Problems and tasks
1. Answer these questions using the notebook excerpt:
(a) What batch size should the `DataLoader` use?
(b) For how many epochs is the trial run?
(c) Where in the network should the additional LSTM layer go?
2. From the notebook excerpt, return word for word the passage from "Looking at the" to "completely legible text.".

Text excerpt
== Segment start ==
Now, all the pieces are in place. __Use the following block to:__

- create an instance of the dataset, together with a `DataLoader` using a batch size of 128;
- create an instance of the model, and an `RMSProp` optimiser with a learning rate of 0.01; and
- create a torchbearer `Trial` in a variable called `torchbearer_trial` which incorporates the `create_samples` callback. Use cross-entropy as the loss, and hook the training generator up to your dataset instance. Make sure you move your `Trial` object to the GPU if one is available.

In [0]:
# YOUR CODE HERE
raise NotImplementedError()

Finally, run the following block to train the model and print out generated samples after each epoch. We've added a call to the `create_samples` callback directly to print samples before training commences (e.g. with random weights). Be aware this will take some time to run...

In [0]:
create_samples.on_end_epoch(None)
torchbearer_trial.run(epochs=10)

Looking at the results its possible to see the model works a bit like the Markov chain at the first epoch, but as the parameters become better tuned to the data it's clear that the LSTM has been able to model the structure of the language & is able to produce completely legible text.

__Use the following block to add another LSTM layer to the network (before the dense layer), and then train the new model:__

In [0]:
# YOUR CODE HERE
raise NotImplementedError()

 __How does the additional layer affect performance of the model? Provide your answer in the block below:__

YOUR ANSWER HERE
== Segment end ==
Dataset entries
== Segment start ==
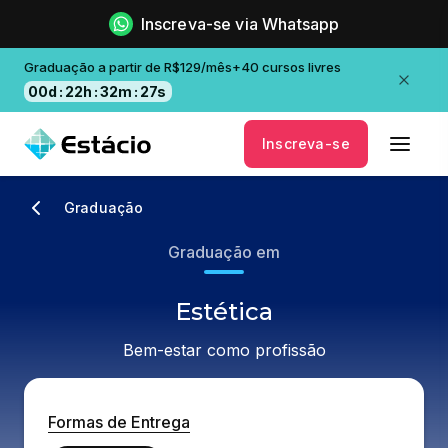
Inscreva-se via Whatsapp
Graduação a partir de R$129/mês+40 cursos livres
00
d
:
22
h
:
32
m
:
27
s
Inscreva-se
Graduação
Graduação em
Estética
Bem-estar como profissão
Formas de Entrega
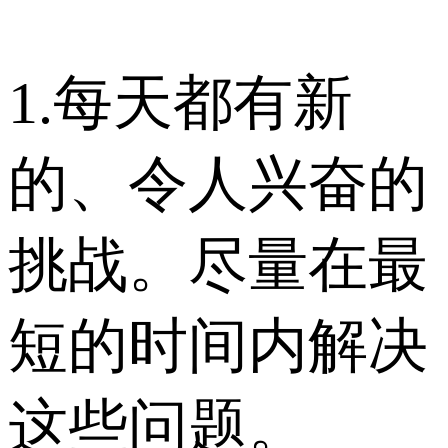
1.每天都有新
的、令人兴奋的
挑战。尽量在最
短的时间内解决
这些问题。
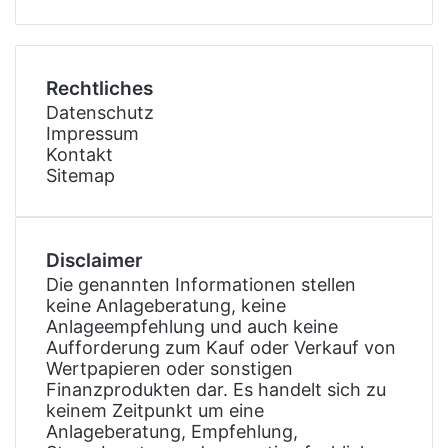
Rechtliches
Datenschutz
Impressum
Kontakt
Sitemap
Disclaimer
Die genannten Informationen stellen
keine Anlageberatung, keine
Anlageempfehlung und auch keine
Aufforderung zum Kauf oder Verkauf von
Wertpapieren oder sonstigen
Finanzprodukten dar. Es handelt sich zu
keinem Zeitpunkt um eine
Anlageberatung, Empfehlung,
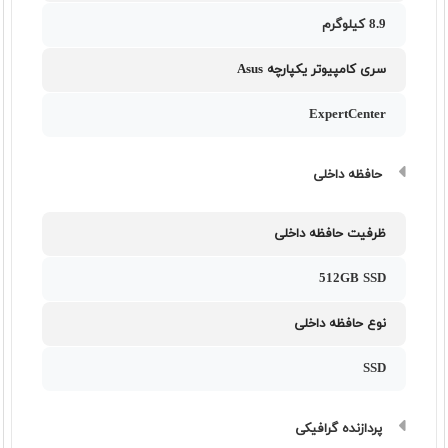
8.9 کیلوگرم
سری کامپیوتر یکپارچه Asus
ExpertCenter
حافظه داخلی
ظرفیت حافظه داخلی
512GB SSD
نوع حافظه داخلی
SSD
پردازنده گرافیکی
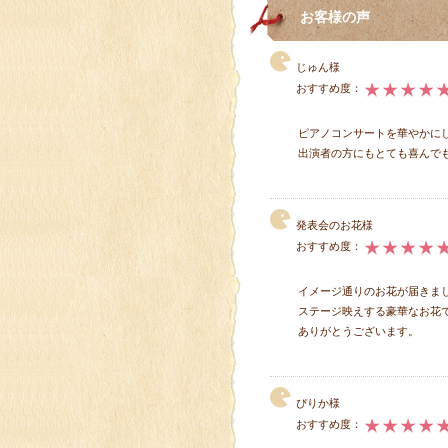
お客様の声
じゅん様
おすすめ度：
ピアノコンサートを華やかに
出演者の方にもとても喜んで
発表会のお花様
おすすめ度：
イメージ通りのお花が届きま
ステージ映えする豪華なお花
ありがとうございます。
ぴりか様
おすすめ度：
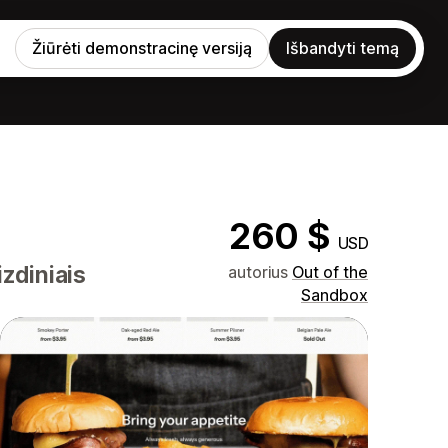
Žiūrėti demonstracinę versiją
Išbandyti temą
260 $
USD
izdiniais
autorius
Out of the
Sandbox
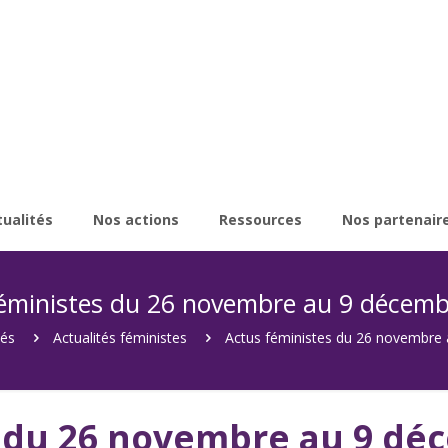
tualités
Nos actions
Ressources
Nos partenair
éministes du 26 novembre au 9 décem
tés
Actualités féministes
Actus féministes du 26 novembre
s du 26 novembre au 9 dé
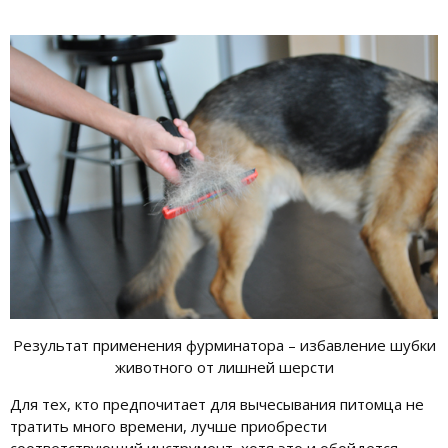
Результат применения фурминатора – избавление шубки
животного от лишней шерсти
Для тех, кто предпочитает для вычесывания питомца не
тратить много времени, лучше приобрести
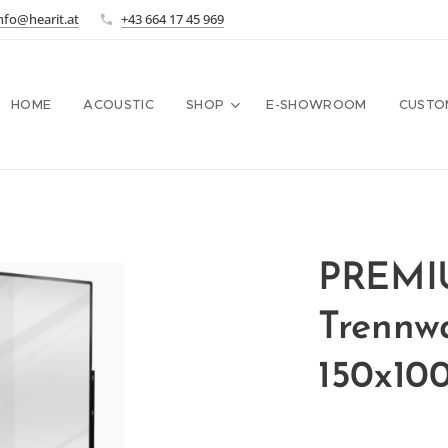
nfo@hearit.at
+43 664 17 45 969
HOME
ACOUSTIC
SHOP
E-SHOWROOM
CUSTO
PREMI
Trennw
150x10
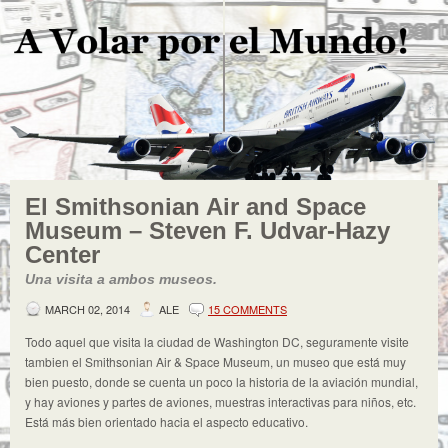
El Smithsonian Air and Space
Museum – Steven F. Udvar-Hazy
Center
Una visita a ambos museos.
MARCH 02, 2014
ALE
15 COMMENTS
Todo aquel que visita la ciudad de Washington DC, seguramente visite
tambien el Smithsonian Air & Space Museum, un museo que está muy
bien puesto, donde se cuenta un poco la historia de la aviación mundial,
y hay aviones y partes de aviones, muestras interactivas para niños, etc.
Está más bien orientado hacia el aspecto educativo.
== Segment end ==
Exercise results
1.
(a) 128
(b) 10
(c) Before the dense layer

2.
Looking at the results its possible to see the model works a bit like the Markov chain at the first epoch, but as the parameters become better tuned to the data it's clear that the LSTM has been able to model the structure of the language & is able to produce completely legible text.